On the effects of data normalization for domain adaptation on EEG data

In Machine Learning (ML), a well-known problem is the Dataset Shift problem where the data in the training and test sets can follow different probability distributions, leading ML systems toward poor generalization performances. This problem is intensely felt in Brain-Computer Interfaces (BCIs), where bio-signals as Electroencephalographic (EEG) are often used. Indeed, EEG signals are highly non-stationary both over time and between different subjects. To overcome this problem, several solutions are based on transfer learning approaches such as Domain Adaption (DA). In several cases, however, the actual causes of the improvements remain ambiguous. This paper focuses on the impact of data normalization strategies applied together with DA methods. In particular, using SEED, DEAP, and BCI Competition IV 2a EEG datasets, we experimentally evaluated the impact of different normalization strategies applied with and without several well-known DA methods. It results that the choice of the normalization strategy plays a key role on the classifier performances in DA scenarios, and, often, the use of only an appropriate normalization schema outperforms the DA technique.
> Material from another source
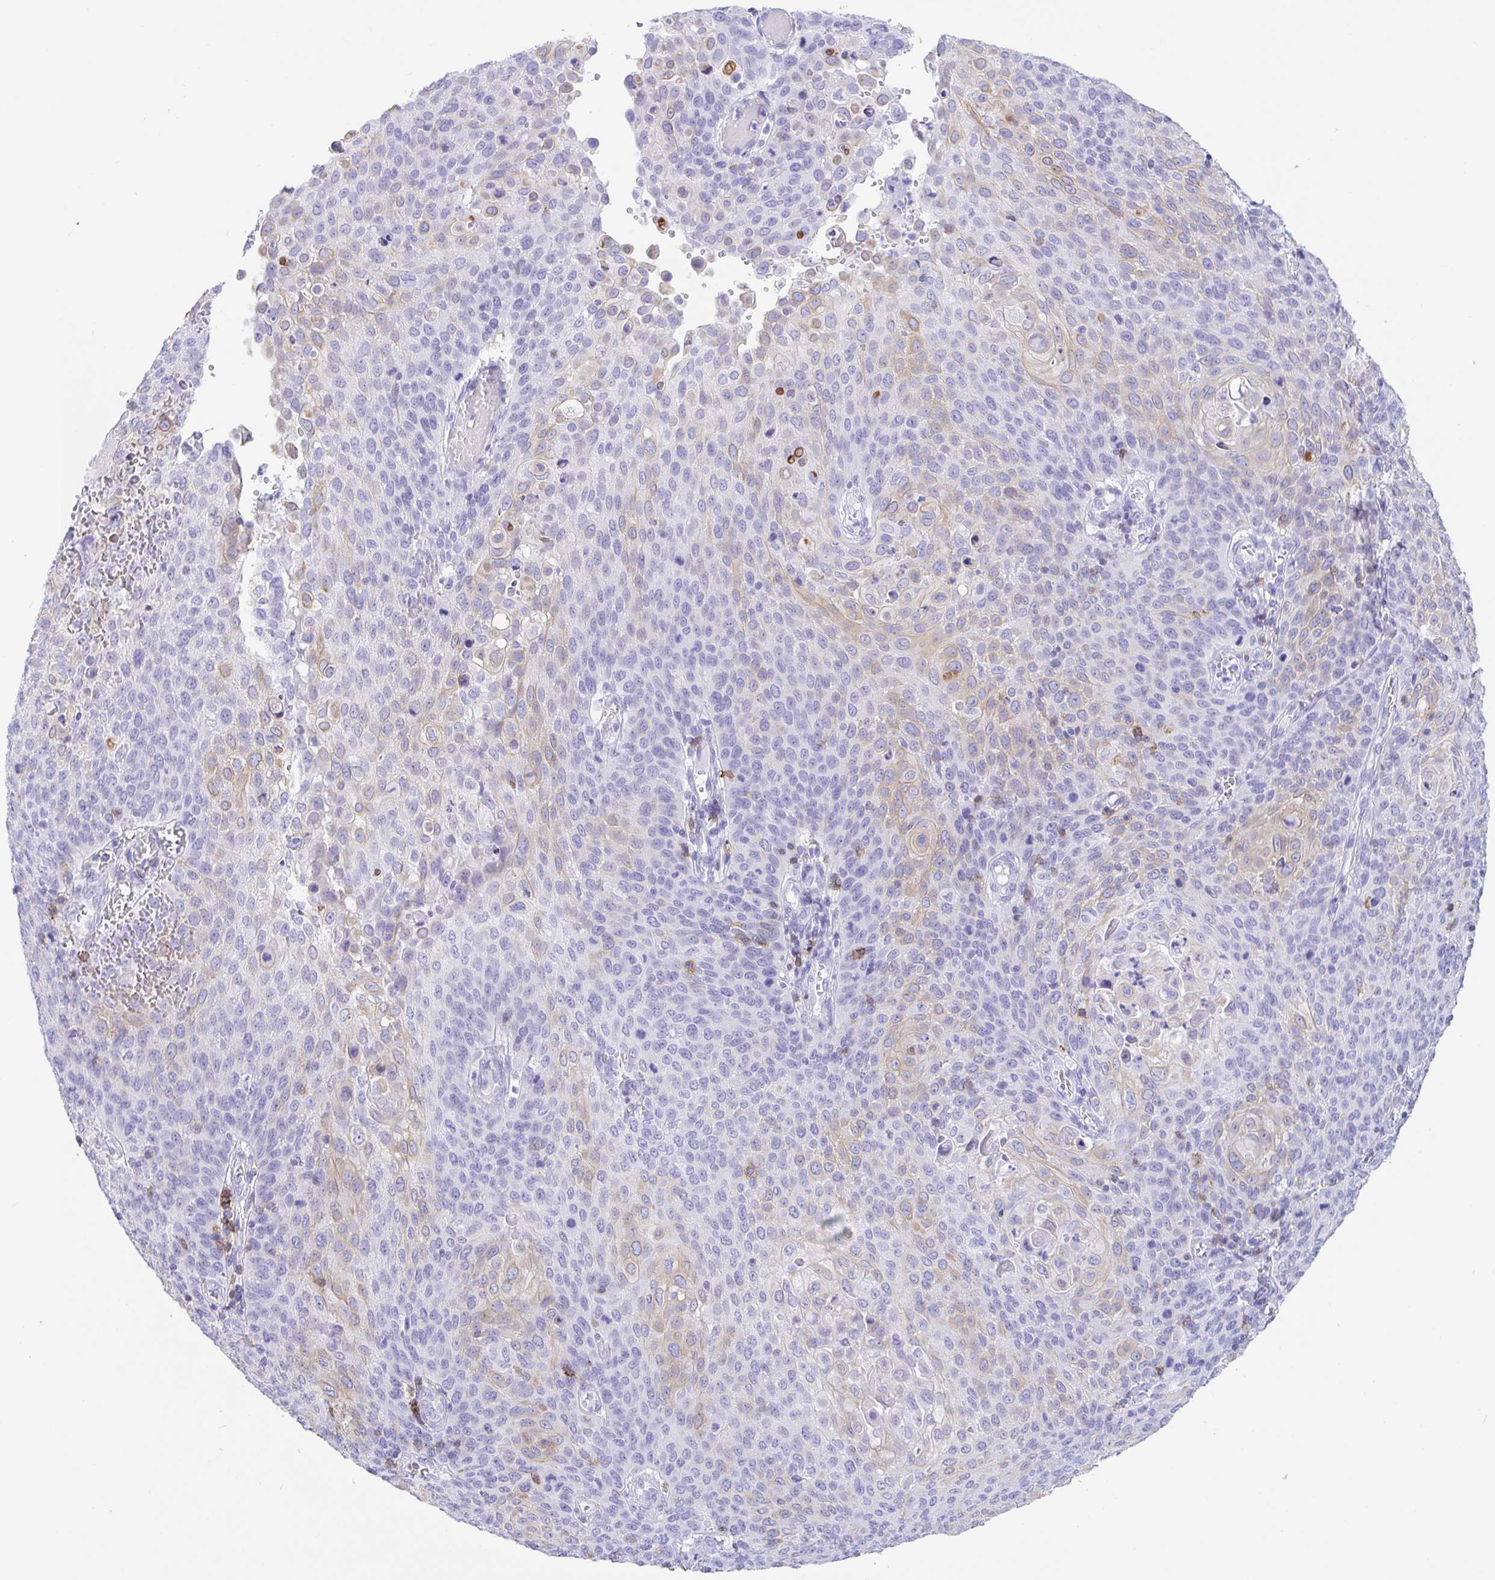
{"staining": {"intensity": "weak", "quantity": "<25%", "location": "cytoplasmic/membranous"}, "tissue": "cervical cancer", "cell_type": "Tumor cells", "image_type": "cancer", "snomed": [{"axis": "morphology", "description": "Squamous cell carcinoma, NOS"}, {"axis": "topography", "description": "Cervix"}], "caption": "High power microscopy image of an IHC micrograph of cervical squamous cell carcinoma, revealing no significant staining in tumor cells.", "gene": "CD5", "patient": {"sex": "female", "age": 65}}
For SEED and BCI Competition IV 2a, a proper normalization strategy alone in a cross-subject context allows to reach accuracy of 81.52±7.26% and 68.52±11.35%, respectively. In a cross-session context, the accuracy of 86.56±8.15% and 67.82±12.48% for SEED and BCI Competition can be reached, respectively. For DEAP, the best cross-subject performance achieved using only normalization was 39.33±14.08%. All these results are comparable with the performance obtained by several well-known DA strategies.